| Source material |
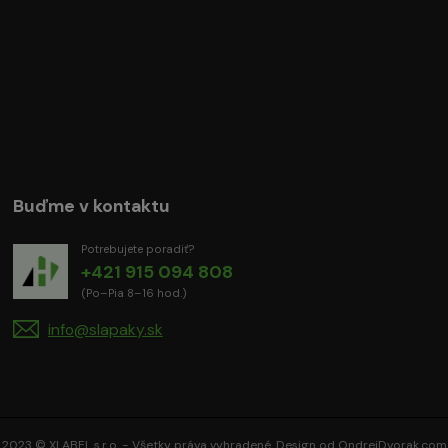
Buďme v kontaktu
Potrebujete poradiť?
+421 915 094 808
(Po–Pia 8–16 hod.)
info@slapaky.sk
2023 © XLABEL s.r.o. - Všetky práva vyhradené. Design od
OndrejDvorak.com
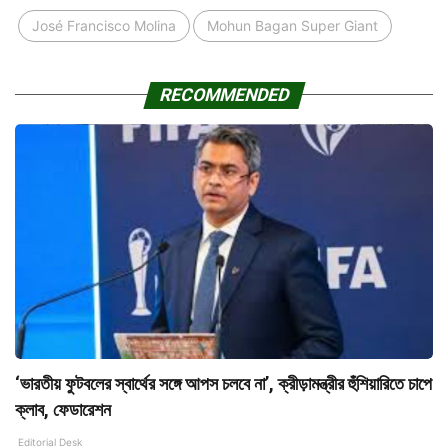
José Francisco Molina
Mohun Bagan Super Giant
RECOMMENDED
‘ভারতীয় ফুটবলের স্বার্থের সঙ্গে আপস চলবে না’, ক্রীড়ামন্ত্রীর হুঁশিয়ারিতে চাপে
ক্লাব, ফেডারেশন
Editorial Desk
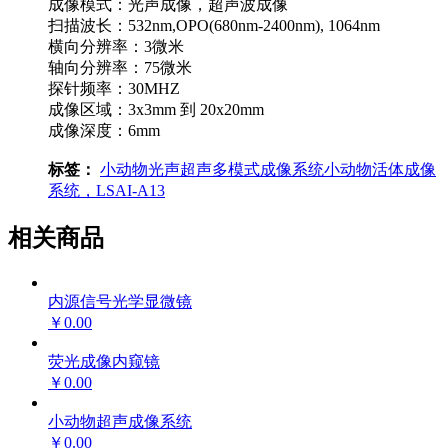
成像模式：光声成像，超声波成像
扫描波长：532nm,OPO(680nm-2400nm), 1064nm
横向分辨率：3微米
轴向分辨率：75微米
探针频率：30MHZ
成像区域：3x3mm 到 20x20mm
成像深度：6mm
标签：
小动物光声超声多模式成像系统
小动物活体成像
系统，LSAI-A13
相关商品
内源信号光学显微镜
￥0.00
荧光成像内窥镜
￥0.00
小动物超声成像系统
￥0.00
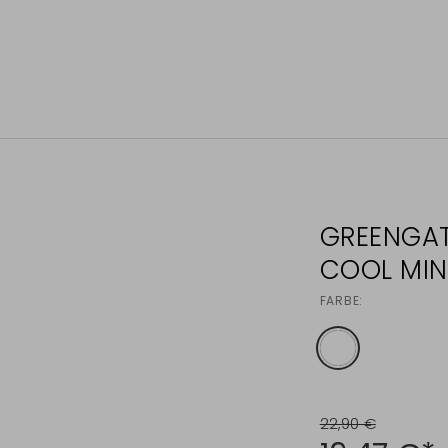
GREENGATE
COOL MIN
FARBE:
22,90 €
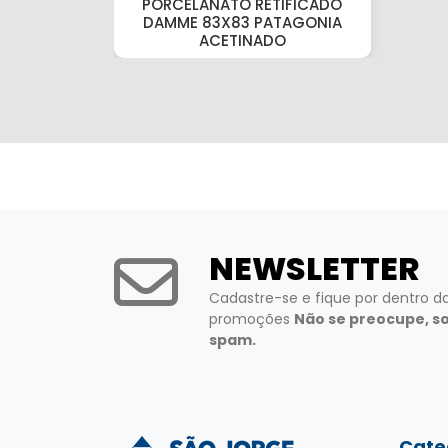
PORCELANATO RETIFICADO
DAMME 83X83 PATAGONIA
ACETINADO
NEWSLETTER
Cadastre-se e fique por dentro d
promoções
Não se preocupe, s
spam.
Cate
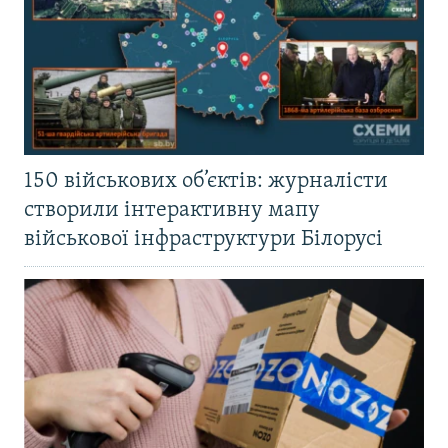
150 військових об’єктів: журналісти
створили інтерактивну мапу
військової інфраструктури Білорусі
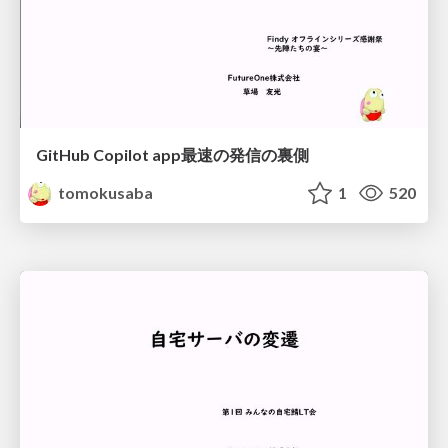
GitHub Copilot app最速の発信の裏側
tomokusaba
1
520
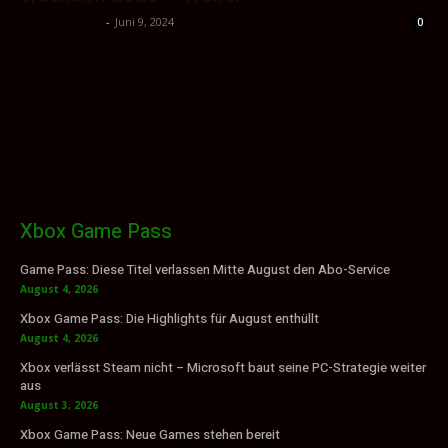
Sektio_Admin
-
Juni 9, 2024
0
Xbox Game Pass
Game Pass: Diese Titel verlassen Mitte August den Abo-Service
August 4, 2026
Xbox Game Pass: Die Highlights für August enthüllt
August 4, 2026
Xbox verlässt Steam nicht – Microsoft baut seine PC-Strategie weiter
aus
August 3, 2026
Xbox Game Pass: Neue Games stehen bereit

| Description of the task |
How many lines in the data contain the word "Game"? Reply with the number alone.

| Written answer |
4